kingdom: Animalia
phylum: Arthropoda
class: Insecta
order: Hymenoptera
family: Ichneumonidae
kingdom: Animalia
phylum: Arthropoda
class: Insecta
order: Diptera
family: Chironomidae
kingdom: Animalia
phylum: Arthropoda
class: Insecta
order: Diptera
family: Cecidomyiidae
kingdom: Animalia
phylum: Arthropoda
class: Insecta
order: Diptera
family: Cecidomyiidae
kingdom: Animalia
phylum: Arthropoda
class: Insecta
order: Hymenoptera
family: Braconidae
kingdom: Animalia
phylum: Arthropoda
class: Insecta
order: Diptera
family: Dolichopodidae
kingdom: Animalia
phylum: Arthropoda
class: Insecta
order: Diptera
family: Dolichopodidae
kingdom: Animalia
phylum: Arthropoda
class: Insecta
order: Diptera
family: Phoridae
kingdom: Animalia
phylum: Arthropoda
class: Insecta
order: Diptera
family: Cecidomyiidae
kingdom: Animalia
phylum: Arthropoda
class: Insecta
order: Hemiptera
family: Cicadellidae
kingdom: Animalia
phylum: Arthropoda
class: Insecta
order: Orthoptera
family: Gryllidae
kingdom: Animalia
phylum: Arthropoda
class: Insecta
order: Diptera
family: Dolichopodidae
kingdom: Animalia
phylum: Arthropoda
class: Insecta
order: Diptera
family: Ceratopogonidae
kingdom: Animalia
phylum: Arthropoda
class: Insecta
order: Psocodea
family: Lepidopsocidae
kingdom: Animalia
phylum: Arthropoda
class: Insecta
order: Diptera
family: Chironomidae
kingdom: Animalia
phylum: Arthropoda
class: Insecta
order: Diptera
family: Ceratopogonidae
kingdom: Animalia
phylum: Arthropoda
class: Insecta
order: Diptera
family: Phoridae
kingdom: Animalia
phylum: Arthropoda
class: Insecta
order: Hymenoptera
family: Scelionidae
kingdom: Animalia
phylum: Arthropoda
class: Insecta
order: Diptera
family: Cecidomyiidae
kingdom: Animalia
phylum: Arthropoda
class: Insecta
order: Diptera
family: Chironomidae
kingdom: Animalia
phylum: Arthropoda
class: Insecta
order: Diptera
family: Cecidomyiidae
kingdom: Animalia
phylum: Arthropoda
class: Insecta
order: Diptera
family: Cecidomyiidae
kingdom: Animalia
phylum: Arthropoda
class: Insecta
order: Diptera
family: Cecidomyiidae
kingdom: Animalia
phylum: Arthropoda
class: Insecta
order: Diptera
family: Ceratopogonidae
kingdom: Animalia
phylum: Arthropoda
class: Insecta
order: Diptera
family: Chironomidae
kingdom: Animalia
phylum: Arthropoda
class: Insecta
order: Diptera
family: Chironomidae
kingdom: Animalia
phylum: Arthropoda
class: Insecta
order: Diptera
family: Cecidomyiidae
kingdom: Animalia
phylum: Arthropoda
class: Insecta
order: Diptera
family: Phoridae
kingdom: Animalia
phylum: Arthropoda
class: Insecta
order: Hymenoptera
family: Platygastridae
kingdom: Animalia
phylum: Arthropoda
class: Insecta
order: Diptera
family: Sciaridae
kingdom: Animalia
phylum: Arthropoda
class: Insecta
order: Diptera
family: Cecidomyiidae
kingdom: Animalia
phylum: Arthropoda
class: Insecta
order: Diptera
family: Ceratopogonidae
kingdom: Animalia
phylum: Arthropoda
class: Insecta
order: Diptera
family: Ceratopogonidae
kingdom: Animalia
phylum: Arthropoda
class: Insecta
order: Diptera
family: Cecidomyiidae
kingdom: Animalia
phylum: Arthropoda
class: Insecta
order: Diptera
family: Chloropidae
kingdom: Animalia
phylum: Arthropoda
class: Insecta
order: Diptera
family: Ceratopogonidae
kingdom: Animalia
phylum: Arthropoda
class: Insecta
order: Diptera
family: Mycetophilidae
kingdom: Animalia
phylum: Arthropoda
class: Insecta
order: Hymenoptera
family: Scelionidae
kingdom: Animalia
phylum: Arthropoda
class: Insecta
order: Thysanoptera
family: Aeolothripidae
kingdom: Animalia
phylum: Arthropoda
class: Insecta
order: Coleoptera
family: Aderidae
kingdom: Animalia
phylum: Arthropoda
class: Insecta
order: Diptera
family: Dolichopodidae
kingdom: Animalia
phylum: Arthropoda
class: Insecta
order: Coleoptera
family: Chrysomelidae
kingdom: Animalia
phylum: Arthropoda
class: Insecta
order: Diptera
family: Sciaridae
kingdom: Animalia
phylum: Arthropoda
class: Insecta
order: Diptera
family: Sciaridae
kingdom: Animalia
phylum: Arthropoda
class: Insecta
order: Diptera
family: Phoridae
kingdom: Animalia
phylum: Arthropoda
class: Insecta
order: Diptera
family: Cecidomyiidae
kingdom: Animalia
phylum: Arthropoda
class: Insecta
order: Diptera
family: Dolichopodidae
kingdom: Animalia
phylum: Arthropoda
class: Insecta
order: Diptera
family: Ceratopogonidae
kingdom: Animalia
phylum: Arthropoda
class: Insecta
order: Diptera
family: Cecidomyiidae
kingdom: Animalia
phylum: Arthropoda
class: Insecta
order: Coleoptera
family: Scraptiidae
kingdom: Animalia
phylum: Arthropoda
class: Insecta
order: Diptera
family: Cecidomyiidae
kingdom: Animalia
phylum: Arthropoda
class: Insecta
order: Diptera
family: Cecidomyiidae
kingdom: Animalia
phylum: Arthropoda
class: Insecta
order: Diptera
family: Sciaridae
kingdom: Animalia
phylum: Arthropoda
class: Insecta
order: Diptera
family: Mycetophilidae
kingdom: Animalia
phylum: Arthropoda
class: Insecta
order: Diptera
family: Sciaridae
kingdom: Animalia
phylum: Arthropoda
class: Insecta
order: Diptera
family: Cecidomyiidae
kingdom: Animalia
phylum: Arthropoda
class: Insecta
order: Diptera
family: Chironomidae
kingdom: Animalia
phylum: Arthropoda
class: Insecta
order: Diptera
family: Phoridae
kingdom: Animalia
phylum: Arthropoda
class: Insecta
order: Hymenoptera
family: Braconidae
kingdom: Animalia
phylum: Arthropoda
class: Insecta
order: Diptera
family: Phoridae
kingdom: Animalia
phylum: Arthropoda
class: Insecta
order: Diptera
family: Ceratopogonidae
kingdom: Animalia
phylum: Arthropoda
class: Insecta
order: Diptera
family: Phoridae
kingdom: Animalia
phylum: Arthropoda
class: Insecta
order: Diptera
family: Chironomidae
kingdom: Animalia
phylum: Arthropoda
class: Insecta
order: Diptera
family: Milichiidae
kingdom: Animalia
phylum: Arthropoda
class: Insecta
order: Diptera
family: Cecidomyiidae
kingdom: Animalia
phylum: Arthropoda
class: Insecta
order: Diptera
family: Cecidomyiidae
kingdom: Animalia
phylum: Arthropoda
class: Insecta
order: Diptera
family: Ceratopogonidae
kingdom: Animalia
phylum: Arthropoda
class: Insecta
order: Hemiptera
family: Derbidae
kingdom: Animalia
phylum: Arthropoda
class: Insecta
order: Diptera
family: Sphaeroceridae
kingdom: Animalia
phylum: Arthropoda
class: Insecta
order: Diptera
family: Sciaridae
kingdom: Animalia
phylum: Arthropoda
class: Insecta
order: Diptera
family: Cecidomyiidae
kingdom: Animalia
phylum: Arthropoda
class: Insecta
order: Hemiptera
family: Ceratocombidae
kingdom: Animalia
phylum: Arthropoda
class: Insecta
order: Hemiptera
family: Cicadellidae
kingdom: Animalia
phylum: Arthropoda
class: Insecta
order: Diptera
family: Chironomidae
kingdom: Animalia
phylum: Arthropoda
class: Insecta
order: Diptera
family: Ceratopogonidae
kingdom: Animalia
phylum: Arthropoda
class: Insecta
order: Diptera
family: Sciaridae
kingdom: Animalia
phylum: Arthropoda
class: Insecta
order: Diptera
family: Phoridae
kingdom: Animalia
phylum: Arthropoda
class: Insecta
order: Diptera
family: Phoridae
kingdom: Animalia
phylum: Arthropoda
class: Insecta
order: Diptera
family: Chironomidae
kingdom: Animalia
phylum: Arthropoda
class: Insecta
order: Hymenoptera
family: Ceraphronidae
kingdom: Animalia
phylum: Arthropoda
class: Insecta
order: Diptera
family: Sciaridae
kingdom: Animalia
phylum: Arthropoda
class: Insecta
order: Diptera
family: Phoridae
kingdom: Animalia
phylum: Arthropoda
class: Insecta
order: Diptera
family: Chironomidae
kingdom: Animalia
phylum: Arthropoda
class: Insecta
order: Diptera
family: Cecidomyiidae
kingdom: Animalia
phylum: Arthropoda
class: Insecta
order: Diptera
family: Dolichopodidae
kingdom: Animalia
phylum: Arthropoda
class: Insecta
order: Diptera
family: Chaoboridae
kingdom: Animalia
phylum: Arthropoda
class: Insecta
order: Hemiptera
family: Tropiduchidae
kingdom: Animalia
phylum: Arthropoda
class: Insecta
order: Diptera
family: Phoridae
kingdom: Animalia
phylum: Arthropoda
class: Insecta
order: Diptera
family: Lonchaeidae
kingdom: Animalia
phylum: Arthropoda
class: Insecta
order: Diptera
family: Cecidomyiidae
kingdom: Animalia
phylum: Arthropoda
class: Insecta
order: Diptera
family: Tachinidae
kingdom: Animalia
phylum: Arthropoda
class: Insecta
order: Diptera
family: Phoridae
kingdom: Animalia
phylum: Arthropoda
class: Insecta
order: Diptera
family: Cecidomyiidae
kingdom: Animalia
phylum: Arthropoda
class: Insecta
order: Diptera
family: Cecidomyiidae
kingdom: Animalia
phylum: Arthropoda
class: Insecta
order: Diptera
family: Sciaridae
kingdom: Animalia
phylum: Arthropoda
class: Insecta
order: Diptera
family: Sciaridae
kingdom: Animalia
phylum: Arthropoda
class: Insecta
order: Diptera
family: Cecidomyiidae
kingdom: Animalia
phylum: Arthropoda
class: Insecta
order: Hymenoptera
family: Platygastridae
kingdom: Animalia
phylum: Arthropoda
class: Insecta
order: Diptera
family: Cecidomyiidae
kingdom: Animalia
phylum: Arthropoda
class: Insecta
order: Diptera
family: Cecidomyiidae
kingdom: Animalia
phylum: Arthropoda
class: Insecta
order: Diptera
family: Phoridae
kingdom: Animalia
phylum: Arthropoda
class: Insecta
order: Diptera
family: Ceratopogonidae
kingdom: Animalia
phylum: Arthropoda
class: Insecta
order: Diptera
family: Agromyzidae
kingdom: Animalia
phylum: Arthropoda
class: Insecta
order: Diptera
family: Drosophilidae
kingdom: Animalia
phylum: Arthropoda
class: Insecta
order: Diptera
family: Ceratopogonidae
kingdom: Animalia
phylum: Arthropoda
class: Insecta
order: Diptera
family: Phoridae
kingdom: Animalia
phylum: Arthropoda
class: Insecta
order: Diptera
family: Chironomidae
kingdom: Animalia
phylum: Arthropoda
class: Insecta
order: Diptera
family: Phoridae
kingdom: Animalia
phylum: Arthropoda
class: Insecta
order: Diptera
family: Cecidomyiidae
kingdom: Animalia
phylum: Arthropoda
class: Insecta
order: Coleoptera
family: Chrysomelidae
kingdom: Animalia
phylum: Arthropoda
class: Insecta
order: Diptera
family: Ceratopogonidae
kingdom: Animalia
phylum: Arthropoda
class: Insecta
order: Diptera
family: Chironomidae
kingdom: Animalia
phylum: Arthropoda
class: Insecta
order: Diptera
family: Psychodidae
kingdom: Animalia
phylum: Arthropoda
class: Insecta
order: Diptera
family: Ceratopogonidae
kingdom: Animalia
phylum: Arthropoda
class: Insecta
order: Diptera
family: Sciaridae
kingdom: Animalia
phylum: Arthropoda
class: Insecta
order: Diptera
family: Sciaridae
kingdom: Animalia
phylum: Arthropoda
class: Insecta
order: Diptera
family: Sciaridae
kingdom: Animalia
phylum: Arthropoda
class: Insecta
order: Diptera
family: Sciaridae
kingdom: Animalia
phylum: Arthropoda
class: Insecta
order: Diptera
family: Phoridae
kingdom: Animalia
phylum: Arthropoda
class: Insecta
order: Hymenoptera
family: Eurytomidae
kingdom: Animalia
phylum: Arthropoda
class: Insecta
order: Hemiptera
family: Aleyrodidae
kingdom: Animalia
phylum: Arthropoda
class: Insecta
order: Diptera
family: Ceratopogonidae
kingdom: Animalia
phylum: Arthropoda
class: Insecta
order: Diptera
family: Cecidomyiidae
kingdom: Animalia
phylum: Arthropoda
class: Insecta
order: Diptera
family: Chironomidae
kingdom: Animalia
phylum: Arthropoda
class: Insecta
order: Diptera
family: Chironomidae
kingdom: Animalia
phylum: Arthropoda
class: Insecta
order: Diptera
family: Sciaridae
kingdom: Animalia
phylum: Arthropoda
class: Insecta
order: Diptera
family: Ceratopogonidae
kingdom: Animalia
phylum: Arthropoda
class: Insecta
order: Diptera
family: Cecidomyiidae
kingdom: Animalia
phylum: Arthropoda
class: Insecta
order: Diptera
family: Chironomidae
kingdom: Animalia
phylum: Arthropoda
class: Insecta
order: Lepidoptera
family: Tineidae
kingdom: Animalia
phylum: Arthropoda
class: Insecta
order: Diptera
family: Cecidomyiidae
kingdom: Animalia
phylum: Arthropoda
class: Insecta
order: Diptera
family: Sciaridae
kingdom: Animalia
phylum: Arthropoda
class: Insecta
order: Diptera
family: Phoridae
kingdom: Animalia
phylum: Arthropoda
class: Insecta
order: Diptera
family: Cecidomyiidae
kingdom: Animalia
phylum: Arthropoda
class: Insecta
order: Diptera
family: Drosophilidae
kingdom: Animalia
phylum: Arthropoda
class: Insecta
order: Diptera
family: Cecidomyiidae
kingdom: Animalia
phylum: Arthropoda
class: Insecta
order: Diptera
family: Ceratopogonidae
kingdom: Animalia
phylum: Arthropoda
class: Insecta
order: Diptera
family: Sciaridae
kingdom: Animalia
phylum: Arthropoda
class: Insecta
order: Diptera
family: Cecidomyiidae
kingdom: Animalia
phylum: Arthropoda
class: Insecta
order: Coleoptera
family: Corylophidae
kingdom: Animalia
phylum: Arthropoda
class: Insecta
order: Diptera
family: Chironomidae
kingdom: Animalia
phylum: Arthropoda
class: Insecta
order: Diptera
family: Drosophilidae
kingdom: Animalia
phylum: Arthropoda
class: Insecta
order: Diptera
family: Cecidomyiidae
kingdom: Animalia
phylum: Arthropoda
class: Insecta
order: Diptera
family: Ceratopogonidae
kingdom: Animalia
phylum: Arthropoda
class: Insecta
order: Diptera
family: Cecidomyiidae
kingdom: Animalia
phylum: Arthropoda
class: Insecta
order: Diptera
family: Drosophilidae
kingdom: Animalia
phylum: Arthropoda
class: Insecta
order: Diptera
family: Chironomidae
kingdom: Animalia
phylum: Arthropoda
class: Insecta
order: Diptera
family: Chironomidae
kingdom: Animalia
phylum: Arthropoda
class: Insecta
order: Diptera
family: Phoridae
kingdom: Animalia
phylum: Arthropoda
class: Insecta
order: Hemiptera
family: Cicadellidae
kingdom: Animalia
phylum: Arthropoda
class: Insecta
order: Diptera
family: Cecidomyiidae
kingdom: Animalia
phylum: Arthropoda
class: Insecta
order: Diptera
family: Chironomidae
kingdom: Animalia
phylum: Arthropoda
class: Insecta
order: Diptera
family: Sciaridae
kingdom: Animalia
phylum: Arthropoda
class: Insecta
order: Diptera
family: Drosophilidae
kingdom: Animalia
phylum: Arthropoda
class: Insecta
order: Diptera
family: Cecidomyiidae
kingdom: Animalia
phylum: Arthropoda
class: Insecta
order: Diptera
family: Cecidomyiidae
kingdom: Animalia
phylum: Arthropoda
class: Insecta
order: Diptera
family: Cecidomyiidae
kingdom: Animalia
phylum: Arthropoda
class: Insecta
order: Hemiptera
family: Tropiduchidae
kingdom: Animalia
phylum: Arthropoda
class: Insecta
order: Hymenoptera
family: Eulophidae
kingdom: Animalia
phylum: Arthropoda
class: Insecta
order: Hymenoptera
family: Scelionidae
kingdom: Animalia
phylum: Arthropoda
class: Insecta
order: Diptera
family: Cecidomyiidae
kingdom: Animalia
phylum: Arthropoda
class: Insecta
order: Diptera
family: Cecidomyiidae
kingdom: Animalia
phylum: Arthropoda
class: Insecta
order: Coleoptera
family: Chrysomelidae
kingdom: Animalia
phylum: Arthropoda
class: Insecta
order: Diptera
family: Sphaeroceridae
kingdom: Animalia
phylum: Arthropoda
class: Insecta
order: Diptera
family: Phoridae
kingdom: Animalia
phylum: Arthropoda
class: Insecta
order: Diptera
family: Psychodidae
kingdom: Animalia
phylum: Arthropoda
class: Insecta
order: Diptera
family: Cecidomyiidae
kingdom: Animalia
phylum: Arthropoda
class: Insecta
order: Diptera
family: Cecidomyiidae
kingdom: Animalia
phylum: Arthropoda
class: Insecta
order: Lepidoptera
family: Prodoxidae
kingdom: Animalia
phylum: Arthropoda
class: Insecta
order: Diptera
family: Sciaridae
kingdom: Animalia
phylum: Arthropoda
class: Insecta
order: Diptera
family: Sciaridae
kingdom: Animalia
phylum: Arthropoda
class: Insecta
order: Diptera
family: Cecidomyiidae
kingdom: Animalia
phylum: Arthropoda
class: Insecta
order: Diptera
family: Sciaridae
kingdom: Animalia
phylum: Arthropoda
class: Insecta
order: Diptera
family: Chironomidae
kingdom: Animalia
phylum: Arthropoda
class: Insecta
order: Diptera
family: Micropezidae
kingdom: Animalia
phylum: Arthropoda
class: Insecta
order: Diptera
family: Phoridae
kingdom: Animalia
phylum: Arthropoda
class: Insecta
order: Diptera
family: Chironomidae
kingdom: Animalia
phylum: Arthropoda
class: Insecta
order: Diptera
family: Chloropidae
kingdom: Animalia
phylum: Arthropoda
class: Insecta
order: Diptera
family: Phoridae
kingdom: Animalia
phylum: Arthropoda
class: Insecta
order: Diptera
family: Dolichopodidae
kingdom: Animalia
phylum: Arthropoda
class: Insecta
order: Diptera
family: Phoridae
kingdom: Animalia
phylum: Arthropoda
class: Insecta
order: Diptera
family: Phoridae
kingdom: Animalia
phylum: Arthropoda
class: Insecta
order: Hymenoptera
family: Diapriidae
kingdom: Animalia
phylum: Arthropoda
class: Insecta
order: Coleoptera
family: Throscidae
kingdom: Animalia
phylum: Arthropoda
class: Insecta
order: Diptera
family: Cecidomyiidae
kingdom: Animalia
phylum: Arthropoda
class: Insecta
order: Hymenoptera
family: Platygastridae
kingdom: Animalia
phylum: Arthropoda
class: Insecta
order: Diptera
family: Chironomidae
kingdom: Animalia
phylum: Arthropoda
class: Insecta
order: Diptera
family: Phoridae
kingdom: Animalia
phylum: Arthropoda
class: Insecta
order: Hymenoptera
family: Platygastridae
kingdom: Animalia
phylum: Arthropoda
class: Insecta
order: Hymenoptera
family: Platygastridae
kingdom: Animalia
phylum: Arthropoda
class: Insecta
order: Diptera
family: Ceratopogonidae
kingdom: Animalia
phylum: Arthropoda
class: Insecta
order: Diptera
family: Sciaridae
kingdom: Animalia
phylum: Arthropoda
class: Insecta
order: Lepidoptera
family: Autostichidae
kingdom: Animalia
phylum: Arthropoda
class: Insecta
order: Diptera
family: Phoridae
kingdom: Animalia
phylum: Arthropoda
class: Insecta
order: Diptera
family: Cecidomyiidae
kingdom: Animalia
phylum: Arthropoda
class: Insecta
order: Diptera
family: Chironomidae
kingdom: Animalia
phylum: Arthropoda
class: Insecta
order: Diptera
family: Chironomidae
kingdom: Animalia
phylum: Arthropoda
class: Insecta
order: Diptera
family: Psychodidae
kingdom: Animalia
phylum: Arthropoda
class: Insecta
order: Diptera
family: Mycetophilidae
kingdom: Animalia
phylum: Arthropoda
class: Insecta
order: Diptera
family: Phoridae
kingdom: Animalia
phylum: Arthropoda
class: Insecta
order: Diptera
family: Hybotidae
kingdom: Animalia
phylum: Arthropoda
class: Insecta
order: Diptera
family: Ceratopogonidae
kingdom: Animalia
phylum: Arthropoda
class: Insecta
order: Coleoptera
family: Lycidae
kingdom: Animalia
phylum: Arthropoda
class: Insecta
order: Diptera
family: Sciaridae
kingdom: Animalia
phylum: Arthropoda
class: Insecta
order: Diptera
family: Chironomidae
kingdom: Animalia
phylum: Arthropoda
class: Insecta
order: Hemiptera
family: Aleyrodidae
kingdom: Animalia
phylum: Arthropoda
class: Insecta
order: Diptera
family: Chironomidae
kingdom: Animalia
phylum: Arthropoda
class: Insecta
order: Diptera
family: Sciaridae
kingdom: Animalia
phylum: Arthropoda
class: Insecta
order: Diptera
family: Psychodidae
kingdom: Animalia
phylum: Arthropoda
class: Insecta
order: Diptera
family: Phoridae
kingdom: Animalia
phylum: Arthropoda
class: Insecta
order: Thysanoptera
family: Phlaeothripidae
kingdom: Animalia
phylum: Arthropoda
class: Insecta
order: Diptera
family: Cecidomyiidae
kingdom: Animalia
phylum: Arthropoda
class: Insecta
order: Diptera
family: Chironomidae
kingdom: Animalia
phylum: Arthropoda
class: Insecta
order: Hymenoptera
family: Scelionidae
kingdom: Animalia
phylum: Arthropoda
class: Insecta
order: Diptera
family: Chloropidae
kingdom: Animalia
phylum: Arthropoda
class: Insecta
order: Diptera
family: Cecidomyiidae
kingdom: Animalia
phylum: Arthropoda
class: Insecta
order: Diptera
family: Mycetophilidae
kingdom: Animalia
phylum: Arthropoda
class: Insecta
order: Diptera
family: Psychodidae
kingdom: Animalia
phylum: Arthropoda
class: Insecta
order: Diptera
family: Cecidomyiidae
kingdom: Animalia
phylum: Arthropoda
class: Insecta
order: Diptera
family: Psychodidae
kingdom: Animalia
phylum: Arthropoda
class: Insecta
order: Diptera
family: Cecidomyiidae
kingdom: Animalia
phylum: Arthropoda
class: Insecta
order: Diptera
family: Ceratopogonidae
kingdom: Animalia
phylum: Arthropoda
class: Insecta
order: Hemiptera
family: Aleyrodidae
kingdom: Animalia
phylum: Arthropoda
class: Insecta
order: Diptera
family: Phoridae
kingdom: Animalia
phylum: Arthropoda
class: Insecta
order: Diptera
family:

→ TASK GOAL: Can you give the material again from its first line through the line holding "order: Psocodea", both included, switching "phylum" to "division" and leaving all else unchanged?

→ RESPONSE TO THE EXERCISE:
kingdom: Animalia
division: Arthropoda
class: Insecta
order: Hymenoptera
family: Ichneumonidae
kingdom: Animalia
division: Arthropoda
class: Insecta
order: Diptera
family: Chironomidae
kingdom: Animalia
division: Arthropoda
class: Insecta
order: Diptera
family: Cecidomyiidae
kingdom: Animalia
division: Arthropoda
class: Insecta
order: Diptera
family: Cecidomyiidae
kingdom: Animalia
division: Arthropoda
class: Insecta
order: Hymenoptera
family: Braconidae
kingdom: Animalia
division: Arthropoda
class: Insecta
order: Diptera
family: Dolichopodidae
kingdom: Animalia
division: Arthropoda
class: Insecta
order: Diptera
family: Dolichopodidae
kingdom: Animalia
division: Arthropoda
class: Insecta
order: Diptera
family: Phoridae
kingdom: Animalia
division: Arthropoda
class: Insecta
order: Diptera
family: Cecidomyiidae
kingdom: Animalia
division: Arthropoda
class: Insecta
order: Hemiptera
family: Cicadellidae
kingdom: Animalia
division: Arthropoda
class: Insecta
order: Orthoptera
family: Gryllidae
kingdom: Animalia
division: Arthropoda
class: Insecta
order: Diptera
family: Dolichopodidae
kingdom: Animalia
division: Arthropoda
class: Insecta
order: Diptera
family: Ceratopogonidae
kingdom: Animalia
division: Arthropoda
class: Insecta
order: Psocodea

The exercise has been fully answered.